_Instructions to follow_
Return every line below that contains the string "日語假名", copying each one in full. Case counts when matching.

_Data to use_
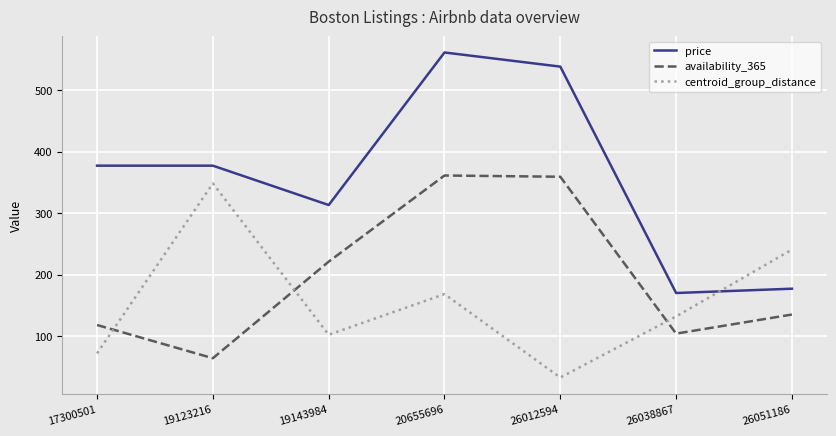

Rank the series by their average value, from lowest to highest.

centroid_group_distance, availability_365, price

--

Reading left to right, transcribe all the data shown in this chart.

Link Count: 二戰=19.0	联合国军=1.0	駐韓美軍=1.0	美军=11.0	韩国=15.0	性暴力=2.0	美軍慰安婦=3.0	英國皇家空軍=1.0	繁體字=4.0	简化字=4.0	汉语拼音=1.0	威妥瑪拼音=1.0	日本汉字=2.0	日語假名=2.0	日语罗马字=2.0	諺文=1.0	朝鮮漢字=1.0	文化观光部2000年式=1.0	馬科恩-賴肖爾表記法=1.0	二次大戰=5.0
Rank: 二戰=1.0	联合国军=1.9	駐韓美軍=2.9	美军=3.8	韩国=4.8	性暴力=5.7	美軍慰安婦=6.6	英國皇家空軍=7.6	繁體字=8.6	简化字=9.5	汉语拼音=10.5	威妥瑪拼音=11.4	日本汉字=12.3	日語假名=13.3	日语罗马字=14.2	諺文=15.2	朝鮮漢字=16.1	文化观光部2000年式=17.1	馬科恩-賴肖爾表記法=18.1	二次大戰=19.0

_Answer to the exercise_
Link Count: 二戰=19.0	联合国军=1.0	駐韓美軍=1.0	美军=11.0	韩国=15.0	性暴力=2.0	美軍慰安婦=3.0	英國皇家空軍=1.0	繁體字=4.0	简化字=4.0	汉语拼音=1.0	威妥瑪拼音=1.0	日本汉字=2.0	日語假名=2.0	日语罗马字=2.0	諺文=1.0	朝鮮漢字=1.0	文化观光部2000年式=1.0	馬科恩-賴肖爾表記法=1.0	二次大戰=5.0
Rank: 二戰=1.0	联合国军=1.9	駐韓美軍=2.9	美军=3.8	韩国=4.8	性暴力=5.7	美軍慰安婦=6.6	英國皇家空軍=7.6	繁體字=8.6	简化字=9.5	汉语拼音=10.5	威妥瑪拼音=11.4	日本汉字=12.3	日語假名=13.3	日语罗马字=14.2	諺文=15.2	朝鮮漢字=16.1	文化观光部2000年式=17.1	馬科恩-賴肖爾表記法=18.1	二次大戰=19.0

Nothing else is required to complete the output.